* Your objective
Reproduce the data in full, exactly.

* Dataset records
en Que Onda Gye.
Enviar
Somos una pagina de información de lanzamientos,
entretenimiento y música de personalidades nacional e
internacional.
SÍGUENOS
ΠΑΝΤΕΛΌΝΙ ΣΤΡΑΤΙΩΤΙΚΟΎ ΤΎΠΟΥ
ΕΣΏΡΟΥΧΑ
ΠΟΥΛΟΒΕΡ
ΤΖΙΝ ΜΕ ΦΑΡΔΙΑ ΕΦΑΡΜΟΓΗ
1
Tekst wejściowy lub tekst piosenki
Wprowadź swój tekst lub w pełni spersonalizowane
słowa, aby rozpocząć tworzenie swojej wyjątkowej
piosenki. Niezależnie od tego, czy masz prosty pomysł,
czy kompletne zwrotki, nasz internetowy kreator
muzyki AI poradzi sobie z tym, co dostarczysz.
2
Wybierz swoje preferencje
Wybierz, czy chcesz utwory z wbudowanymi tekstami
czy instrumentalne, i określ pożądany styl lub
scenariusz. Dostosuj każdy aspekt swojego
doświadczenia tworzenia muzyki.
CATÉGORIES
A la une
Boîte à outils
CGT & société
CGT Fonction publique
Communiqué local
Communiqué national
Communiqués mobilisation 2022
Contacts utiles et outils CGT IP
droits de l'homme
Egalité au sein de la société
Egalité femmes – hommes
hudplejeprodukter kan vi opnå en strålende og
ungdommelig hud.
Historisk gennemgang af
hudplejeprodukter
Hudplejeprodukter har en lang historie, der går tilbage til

* Reply to the exercise
en Que Onda Gye.
Enviar
Somos una pagina de información de lanzamientos,
entretenimiento y música de personalidades nacional e
internacional.
SÍGUENOS
ΠΑΝΤΕΛΌΝΙ ΣΤΡΑΤΙΩΤΙΚΟΎ ΤΎΠΟΥ
ΕΣΏΡΟΥΧΑ
ΠΟΥΛΟΒΕΡ
ΤΖΙΝ ΜΕ ΦΑΡΔΙΑ ΕΦΑΡΜΟΓΗ
1
Tekst wejściowy lub tekst piosenki
Wprowadź swój tekst lub w pełni spersonalizowane
słowa, aby rozpocząć tworzenie swojej wyjątkowej
piosenki. Niezależnie od tego, czy masz prosty pomysł,
czy kompletne zwrotki, nasz internetowy kreator
muzyki AI poradzi sobie z tym, co dostarczysz.
2
Wybierz swoje preferencje
Wybierz, czy chcesz utwory z wbudowanymi tekstami
czy instrumentalne, i określ pożądany styl lub
scenariusz. Dostosuj każdy aspekt swojego
doświadczenia tworzenia muzyki.
CATÉGORIES
A la une
Boîte à outils
CGT & société
CGT Fonction publique
Communiqué local
Communiqué national
Communiqués mobilisation 2022
Contacts utiles et outils CGT IP
droits de l'homme
Egalité au sein de la société
Egalité femmes – hommes
hudplejeprodukter kan vi opnå en strålende og
ungdommelig hud.
Historisk gennemgang af
hudplejeprodukter
Hudplejeprodukter har en lang historie, der går tilbage til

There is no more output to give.